What is needed: Reproduce every line of the data below word for word, with nothing added, dropped, or changed.

Study material:
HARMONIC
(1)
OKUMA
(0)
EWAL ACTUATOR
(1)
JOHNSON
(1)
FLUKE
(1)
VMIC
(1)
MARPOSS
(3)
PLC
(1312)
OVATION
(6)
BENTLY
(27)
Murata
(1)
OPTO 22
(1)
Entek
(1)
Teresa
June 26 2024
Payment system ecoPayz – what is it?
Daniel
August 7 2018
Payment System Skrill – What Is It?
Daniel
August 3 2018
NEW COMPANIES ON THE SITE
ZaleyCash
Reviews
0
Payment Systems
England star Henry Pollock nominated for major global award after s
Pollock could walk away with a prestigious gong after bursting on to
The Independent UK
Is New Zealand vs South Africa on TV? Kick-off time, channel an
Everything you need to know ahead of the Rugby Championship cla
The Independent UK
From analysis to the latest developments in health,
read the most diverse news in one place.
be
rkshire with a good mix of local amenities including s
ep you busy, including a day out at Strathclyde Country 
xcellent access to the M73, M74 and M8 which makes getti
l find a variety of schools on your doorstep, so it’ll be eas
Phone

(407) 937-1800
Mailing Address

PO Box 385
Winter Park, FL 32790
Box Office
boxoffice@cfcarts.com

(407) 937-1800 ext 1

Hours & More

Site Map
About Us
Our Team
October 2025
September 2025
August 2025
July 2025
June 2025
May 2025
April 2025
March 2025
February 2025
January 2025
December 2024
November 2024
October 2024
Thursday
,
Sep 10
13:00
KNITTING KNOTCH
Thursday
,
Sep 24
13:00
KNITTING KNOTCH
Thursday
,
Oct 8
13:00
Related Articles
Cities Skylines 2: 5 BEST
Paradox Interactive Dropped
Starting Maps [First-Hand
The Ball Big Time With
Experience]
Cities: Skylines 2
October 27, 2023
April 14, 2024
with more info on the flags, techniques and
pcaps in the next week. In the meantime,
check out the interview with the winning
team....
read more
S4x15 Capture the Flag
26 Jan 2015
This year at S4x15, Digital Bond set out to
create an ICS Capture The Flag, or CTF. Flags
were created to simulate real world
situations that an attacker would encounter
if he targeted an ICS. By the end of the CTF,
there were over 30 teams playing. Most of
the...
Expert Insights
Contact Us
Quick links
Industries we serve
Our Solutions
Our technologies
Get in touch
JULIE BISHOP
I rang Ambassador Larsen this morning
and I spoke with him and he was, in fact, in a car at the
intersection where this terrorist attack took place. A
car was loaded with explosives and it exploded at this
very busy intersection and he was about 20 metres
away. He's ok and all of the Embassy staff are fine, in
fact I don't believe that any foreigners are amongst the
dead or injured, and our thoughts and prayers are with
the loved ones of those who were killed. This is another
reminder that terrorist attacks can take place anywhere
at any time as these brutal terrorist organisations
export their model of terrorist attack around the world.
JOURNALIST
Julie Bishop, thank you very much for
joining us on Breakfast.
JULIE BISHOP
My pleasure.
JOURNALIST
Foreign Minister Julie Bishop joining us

Written solution:
HARMONIC
(1)
OKUMA
(0)
EWAL ACTUATOR
(1)
JOHNSON
(1)
FLUKE
(1)
VMIC
(1)
MARPOSS
(3)
PLC
(1312)
OVATION
(6)
BENTLY
(27)
Murata
(1)
OPTO 22
(1)
Entek
(1)
Teresa
June 26 2024
Payment system ecoPayz – what is it?
Daniel
August 7 2018
Payment System Skrill – What Is It?
Daniel
August 3 2018
NEW COMPANIES ON THE SITE
ZaleyCash
Reviews
0
Payment Systems
England star Henry Pollock nominated for major global award after s
Pollock could walk away with a prestigious gong after bursting on to
The Independent UK
Is New Zealand vs South Africa on TV? Kick-off time, channel an
Everything you need to know ahead of the Rugby Championship cla
The Independent UK
From analysis to the latest developments in health,
read the most diverse news in one place.
be
rkshire with a good mix of local amenities including s
ep you busy, including a day out at Strathclyde Country 
xcellent access to the M73, M74 and M8 which makes getti
l find a variety of schools on your doorstep, so it’ll be eas
Phone

(407) 937-1800
Mailing Address

PO Box 385
Winter Park, FL 32790
Box Office
boxoffice@cfcarts.com

(407) 937-1800 ext 1

Hours & More

Site Map
About Us
Our Team
October 2025
September 2025
August 2025
July 2025
June 2025
May 2025
April 2025
March 2025
February 2025
January 2025
December 2024
November 2024
October 2024
Thursday
,
Sep 10
13:00
KNITTING KNOTCH
Thursday
,
Sep 24
13:00
KNITTING KNOTCH
Thursday
,
Oct 8
13:00
Related Articles
Cities Skylines 2: 5 BEST
Paradox Interactive Dropped
Starting Maps [First-Hand
The Ball Big Time With
Experience]
Cities: Skylines 2
October 27, 2023
April 14, 2024
with more info on the flags, techniques and
pcaps in the next week. In the meantime,
check out the interview with the winning
team....
read more
S4x15 Capture the Flag
26 Jan 2015
This year at S4x15, Digital Bond set out to
create an ICS Capture The Flag, or CTF. Flags
were created to simulate real world
situations that an attacker would encounter
if he targeted an ICS. By the end of the CTF,
there were over 30 teams playing. Most of
the...
Expert Insights
Contact Us
Quick links
Industries we serve
Our Solutions
Our technologies
Get in touch
JULIE BISHOP
I rang Ambassador Larsen this morning
and I spoke with him and he was, in fact, in a car at the
intersection where this terrorist attack took place. A
car was loaded with explosives and it exploded at this
very busy intersection and he was about 20 metres
away. He's ok and all of the Embassy staff are fine, in
fact I don't believe that any foreigners are amongst the
dead or injured, and our thoughts and prayers are with
the loved ones of those who were killed. This is another
reminder that terrorist attacks can take place anywhere
at any time as these brutal terrorist organisations
export their model of terrorist attack around the world.
JOURNALIST
Julie Bishop, thank you very much for
joining us on Breakfast.
JULIE BISHOP
My pleasure.
JOURNALIST
Foreign Minister Julie Bishop joining us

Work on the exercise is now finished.